UPSERT (INSERT ... ON CONFLICT)¶
Perform upsert operations (insert or update) using the ON CONFLICT clause:
>>> products = Table({
... "id": Vector([1, 2], ray_type=I64),
... "name": Vector(["Widget", "Gadget"], ray_type=Symbol),
... "price": Vector([10.0, 20.0], ray_type=F64),
... })
# Update existing row (id=1 exists)
>>> result = products.sql("""
... INSERT INTO self (id, name, price)
... VALUES (1, 'Widget Pro', 15.0)
... ON CONFLICT (id) DO UPDATE
... """)
>>> print(result["name"][0].value)
Widget Pro
# Insert new row (id=3 doesn't exist)
>>> result = products.sql("""
... INSERT INTO self (id, name, price)
... VALUES (3, 'Gizmo', 30.0)
... ON CONFLICT (id) DO UPDATE
... """)
>>> print(len(result))
3
# Upsert multiple rows at once
>>> result = products.sql("""
... INSERT INTO self (id, name, price)
... VALUES (1, 'Widget Updated', 12.0), (4, 'Doohickey', 25.0)
... ON CONFLICT (id) DO UPDATE
... """)
Composite Keys¶
Use multiple columns as the conflict key by listing them in the ON CONFLICT clause:
>>> inventory = Table({
... "region": Vector(["US", "EU"], ray_type=Symbol),
... "sku": Vector(["A001", "A001"], ray_type=Symbol),
... "quantity": Vector([100, 50], ray_type=I64),
... })
# Use (region, sku) as composite key
>>> result = inventory.sql("""
... INSERT INTO self (region, sku, quantity)
... VALUES ('US', 'A001', 150)
... ON CONFLICT (region, sku) DO UPDATE
... """)
Important: The conflict key columns must match the first N columns in the INSERT column list (in order). This is required because Rayforce uses positional key columns.
Note: UPSERT returns a new table with the changes applied. The original table is not mutated. ON CONFLICT DO NOTHING is not supported.
SQL over IPC¶
Send SQL queries to a remote Rayforce server using the SQLQuery class:
from rayforce import TCPClient
from rayforce.plugins.sql import SQLQuery
# Connect to remote server
client = TCPClient(host="localhost", port=5000)
# Execute SQL query on remote table
query = SQLQuery(Table("employees"), "SELECT dept, AVG(salary) FROM self GROUP BY dept")
result = client.execute(query)
# All SQL operations are supported
update_query = SQLQuery(Table("employees"), "UPDATE self SET salary = salary * 1.1 WHERE rating > 4")
client.execute(update_query)
insert_query = SQLQuery(Table("employees"), "INSERT INTO self (id, name) VALUES (100, 'New Hire')")
client.execute(insert_query)
upsert_query = SQLQuery(Table("employees"), """

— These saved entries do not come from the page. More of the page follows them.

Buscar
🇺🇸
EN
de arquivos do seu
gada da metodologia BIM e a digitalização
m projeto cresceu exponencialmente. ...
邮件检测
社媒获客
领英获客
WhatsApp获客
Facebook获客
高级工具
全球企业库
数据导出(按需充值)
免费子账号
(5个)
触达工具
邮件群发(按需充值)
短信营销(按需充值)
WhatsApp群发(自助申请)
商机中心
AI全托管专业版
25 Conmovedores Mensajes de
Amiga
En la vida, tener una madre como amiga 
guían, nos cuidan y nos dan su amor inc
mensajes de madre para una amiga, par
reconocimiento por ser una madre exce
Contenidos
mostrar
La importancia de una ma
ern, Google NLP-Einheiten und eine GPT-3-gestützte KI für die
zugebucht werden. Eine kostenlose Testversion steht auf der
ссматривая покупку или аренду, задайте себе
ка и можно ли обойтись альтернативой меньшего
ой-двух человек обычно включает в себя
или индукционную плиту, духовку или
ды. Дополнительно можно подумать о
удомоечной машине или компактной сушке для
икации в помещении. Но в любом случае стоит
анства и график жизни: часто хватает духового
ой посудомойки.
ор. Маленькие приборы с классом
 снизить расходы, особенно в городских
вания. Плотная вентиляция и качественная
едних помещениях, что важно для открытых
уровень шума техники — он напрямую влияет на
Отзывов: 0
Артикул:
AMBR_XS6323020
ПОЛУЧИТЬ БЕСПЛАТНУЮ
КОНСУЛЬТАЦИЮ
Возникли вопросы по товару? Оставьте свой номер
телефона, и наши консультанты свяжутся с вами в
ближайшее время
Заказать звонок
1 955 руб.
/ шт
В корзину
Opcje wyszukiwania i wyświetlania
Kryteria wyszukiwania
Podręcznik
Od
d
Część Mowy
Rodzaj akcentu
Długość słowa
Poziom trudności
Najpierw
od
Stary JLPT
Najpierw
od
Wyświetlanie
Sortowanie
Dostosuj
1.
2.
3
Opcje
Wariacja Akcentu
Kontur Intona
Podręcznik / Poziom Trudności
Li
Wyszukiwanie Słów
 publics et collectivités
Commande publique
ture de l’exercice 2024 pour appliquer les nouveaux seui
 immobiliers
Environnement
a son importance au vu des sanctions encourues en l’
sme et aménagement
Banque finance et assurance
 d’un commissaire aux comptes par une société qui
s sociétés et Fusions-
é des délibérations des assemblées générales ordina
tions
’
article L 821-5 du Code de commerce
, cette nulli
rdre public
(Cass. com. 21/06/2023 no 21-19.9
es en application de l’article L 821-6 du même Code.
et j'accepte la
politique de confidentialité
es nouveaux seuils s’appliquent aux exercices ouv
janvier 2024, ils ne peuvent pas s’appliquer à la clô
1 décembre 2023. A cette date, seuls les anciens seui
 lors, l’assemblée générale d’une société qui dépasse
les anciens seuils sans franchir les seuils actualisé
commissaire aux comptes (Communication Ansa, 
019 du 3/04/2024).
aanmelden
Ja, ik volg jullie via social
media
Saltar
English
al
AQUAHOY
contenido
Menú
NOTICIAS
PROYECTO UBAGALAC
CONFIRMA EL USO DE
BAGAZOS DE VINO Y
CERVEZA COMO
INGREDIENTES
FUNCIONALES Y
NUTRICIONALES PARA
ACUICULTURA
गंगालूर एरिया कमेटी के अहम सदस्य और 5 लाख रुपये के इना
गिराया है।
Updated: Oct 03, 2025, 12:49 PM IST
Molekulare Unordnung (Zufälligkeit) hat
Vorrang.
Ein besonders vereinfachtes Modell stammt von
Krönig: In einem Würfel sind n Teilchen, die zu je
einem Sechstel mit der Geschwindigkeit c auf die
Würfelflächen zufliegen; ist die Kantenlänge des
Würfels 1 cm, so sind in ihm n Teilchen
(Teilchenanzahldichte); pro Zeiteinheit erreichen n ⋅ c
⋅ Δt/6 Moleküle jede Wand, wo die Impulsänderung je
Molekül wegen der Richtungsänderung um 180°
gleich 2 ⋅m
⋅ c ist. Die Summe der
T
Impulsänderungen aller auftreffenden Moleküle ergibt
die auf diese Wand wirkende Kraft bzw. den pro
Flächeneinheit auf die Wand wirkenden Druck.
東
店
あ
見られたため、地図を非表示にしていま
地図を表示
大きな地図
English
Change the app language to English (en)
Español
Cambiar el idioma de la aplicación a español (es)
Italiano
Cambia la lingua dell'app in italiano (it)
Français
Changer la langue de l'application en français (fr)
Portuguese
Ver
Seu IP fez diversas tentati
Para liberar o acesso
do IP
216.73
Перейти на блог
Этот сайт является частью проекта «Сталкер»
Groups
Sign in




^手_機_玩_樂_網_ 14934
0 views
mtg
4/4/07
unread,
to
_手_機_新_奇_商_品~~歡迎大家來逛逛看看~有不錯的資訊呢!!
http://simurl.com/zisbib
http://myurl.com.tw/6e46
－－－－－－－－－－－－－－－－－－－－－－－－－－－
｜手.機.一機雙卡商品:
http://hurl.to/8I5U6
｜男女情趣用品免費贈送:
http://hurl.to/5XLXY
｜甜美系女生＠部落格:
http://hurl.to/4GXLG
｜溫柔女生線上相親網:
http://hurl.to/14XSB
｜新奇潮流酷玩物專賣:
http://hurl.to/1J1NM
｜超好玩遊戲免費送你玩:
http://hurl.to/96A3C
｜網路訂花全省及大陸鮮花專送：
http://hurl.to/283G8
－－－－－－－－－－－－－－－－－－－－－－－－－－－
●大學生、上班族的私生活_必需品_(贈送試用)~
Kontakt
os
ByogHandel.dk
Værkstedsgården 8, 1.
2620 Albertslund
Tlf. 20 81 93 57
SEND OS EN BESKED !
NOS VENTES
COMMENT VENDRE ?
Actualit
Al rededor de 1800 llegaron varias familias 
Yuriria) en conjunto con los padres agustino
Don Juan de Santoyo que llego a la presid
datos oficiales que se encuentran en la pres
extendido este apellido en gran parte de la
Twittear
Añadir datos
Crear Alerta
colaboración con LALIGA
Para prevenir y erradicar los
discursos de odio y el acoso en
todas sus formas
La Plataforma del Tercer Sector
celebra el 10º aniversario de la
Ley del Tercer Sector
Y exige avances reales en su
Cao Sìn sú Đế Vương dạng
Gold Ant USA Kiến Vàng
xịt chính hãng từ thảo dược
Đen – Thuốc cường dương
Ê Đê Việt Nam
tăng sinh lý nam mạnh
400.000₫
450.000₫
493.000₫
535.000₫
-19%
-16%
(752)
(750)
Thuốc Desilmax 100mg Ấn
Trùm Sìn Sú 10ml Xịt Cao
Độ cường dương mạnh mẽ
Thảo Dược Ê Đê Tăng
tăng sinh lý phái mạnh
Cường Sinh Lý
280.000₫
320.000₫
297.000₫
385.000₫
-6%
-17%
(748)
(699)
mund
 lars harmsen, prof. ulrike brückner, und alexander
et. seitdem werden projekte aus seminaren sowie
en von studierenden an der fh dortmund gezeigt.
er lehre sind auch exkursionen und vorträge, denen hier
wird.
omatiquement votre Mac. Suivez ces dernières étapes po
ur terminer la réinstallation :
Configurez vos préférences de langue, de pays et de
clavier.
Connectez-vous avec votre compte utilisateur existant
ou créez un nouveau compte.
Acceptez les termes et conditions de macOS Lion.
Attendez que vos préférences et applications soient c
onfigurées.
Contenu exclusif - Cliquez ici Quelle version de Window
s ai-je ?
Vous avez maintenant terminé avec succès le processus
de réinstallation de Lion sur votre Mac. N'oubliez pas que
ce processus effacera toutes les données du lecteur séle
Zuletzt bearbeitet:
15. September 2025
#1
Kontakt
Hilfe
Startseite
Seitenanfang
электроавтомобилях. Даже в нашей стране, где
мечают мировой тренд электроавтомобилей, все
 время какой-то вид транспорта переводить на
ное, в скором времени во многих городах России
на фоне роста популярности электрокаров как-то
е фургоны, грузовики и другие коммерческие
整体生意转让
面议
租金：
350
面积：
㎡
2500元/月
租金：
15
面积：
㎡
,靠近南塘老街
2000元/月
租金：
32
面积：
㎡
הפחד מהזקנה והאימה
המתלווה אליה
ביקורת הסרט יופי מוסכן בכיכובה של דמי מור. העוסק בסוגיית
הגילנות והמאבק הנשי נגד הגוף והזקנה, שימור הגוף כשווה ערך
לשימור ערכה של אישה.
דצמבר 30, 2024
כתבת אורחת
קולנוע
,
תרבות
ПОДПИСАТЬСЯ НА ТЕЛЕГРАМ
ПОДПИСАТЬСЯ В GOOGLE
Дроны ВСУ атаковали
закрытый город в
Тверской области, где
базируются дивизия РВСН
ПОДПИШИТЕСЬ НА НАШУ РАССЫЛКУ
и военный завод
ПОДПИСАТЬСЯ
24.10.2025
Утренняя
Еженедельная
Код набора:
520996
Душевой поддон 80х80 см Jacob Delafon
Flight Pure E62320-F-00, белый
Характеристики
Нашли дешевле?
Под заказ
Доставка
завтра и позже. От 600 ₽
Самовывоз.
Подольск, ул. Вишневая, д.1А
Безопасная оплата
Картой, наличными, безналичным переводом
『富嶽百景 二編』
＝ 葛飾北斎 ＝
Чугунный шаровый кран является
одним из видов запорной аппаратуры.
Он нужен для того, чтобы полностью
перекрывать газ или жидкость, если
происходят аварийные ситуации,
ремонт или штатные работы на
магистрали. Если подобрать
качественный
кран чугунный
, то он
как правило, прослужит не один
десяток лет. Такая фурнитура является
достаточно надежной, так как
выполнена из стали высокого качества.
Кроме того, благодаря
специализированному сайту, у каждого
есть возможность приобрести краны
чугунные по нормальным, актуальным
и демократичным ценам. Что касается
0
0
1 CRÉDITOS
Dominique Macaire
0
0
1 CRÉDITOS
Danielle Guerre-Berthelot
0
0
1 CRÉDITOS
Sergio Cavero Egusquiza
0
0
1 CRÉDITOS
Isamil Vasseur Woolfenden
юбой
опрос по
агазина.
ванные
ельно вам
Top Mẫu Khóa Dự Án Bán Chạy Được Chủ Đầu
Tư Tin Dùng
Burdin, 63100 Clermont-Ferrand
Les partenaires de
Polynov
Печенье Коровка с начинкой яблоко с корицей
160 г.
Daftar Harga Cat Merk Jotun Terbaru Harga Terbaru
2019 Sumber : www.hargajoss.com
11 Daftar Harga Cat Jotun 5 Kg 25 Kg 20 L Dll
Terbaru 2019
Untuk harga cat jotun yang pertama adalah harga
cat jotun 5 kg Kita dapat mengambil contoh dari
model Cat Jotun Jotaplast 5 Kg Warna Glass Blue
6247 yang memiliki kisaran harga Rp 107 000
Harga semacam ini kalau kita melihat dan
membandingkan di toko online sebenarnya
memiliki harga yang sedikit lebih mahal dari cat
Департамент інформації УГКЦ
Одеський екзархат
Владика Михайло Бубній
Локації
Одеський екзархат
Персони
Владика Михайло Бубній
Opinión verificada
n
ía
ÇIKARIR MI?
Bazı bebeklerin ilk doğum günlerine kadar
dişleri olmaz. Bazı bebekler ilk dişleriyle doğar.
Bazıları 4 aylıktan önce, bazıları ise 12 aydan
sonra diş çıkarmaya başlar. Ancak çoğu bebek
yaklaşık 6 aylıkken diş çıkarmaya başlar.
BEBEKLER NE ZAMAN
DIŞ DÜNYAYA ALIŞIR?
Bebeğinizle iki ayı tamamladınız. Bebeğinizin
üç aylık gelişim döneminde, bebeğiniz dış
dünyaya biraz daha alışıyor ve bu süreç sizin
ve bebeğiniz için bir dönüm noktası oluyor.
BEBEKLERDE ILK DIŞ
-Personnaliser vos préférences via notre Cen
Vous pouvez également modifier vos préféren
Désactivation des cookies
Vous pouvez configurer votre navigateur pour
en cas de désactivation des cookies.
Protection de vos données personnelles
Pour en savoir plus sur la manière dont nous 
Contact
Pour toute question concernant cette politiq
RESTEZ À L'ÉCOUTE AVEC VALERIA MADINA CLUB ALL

INSERT INTO self (id, name, salary)
VALUES (100, 'Updated', 75000)
ON CONFLICT (id) DO UPDATE
""")
client.execute(upsert_query)
The SQLQuery class parses the SQL on the client side and sends the compiled query to the server for execution. This provides the same functionality as Table.sql() but for remote tables.
Limitations¶
The current SQL implementation supports common query patterns but has some limitations:
DELETEstatements are not supportedJOINoperations are not yet supported via SQL (use the native.inner_join(),.left_join()methods)- Subqueries are not supported
HAVINGclause is not supportedLIMITandOFFSETare not supported (use.take()on the result)
For complex operations not supported by SQL, use the native Rayforce query API which provides full functionality.